You absolutely need to spend some time without him in your life, learning how to be independent. I would also not be surprised if you spent some time in relationships with different men, learning how to be INTERdependent rather than codependent.

It's a good thing your twin is not even showing up in your dreams. One can become codependent on the spiritual connection just as easily as the physical, in-real-life stuff.

I would expect a long separation, but it will prove productive.

You can do this. Courage.

Sigh, the no dream phase has ended since I had TWO dreams last night. I woke up after the first in which he came to my door, gave me a huge hug and kiss and said he wanted to say good-bye to me before leaving. We just hugged and held each other and he told me he loved me...
I woke up and then drifted off again, only to dream about him again. We were in my home country, sitting on a couch cuddling and caressing each other and telling each other how much we loved each other. I felt warm and fuzzy waking up this morning, in fact I didn't want to wake up. The dreams both felt so real and even now I feel like this really happened...

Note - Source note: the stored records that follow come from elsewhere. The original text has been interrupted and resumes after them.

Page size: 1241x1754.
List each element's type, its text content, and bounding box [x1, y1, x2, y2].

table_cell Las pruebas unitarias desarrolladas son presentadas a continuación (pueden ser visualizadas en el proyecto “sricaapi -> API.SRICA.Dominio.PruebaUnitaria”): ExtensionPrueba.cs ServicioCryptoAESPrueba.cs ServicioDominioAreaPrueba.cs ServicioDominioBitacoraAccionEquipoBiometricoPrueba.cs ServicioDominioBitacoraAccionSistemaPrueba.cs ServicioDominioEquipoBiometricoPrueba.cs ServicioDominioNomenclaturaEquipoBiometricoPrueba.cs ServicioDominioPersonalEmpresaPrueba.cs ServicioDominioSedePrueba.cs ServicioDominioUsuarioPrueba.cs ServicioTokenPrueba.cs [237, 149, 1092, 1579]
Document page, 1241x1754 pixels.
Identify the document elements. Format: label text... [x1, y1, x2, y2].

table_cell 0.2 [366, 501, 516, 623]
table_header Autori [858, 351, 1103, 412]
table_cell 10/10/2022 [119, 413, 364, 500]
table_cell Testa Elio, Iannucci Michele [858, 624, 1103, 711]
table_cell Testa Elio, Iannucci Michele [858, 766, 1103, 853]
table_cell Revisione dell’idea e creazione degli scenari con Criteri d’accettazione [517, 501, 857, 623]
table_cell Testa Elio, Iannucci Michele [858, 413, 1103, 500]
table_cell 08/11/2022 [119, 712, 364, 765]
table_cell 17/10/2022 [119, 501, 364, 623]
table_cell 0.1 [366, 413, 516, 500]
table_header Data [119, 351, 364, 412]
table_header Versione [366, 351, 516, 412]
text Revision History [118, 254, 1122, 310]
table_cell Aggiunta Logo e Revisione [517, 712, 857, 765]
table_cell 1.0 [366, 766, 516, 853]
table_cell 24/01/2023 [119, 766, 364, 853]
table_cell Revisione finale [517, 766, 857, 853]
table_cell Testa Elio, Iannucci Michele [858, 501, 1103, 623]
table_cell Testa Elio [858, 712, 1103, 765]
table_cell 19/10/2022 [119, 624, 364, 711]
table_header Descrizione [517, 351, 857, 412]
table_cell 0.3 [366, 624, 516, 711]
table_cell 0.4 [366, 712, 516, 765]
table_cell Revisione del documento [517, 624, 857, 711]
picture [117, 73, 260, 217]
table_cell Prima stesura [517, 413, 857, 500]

I get what you are saying. I'm ending a codependent relationship and don't want another one to be based on the same dependency. My TF and I were both worried that we'd follow that same path and we talked about it openly when we were together. Even just simple things like him helping me to feel better, calming me down after work send alarm bells off in him cause he thought this was leading to a dependency... Part of it was that he thought he had to do something to MAKE me feel better when in reality, I was quite fine feeling stressed and going through it, letting it pass on its own.

Anyways, you may be right that there is a long separation coming. I'm not open to a relationship with anyone else since I need to be on my own for a while. It may take me a long time to be ready to start anything with someone else. It hurts but that's what I see in my future. My fiance and I did the long distance thing for the first few years of being together, and I moved to different places for work where I knew no one and had to start all over again. So it's not like I don't know what it is like to be on my own. He was also my first boyfriend, and I was already in my mid 20s at the time, so I have spent most of my life on my own. I'm not afraid of that anymore, like I was maybe a few weeks ago. But I feel like I have come a long ways even in the past couple of weeks only. Since I am so wide open to experience life, it seems like I'm learning my "lessons" fairly quickly too. But not everyone is like that, and it may take him longer to learn what he needs to learn to be ready for us to reunite. I can't reunite with him if he isn't able to speak the truth, and look me in the eye. In a way I'm putting conditions on reuniting with him, and that's a conflict I haven't managed to resolve internally yet since I want to love unconditionally (I do that in the spiritual world but the physical world seems to be a different story for me). I simply know that he has work to do to be ready, and I'm simply not willing to reunite if he hasn't done the work. That's why I have not reached out to him anymore either.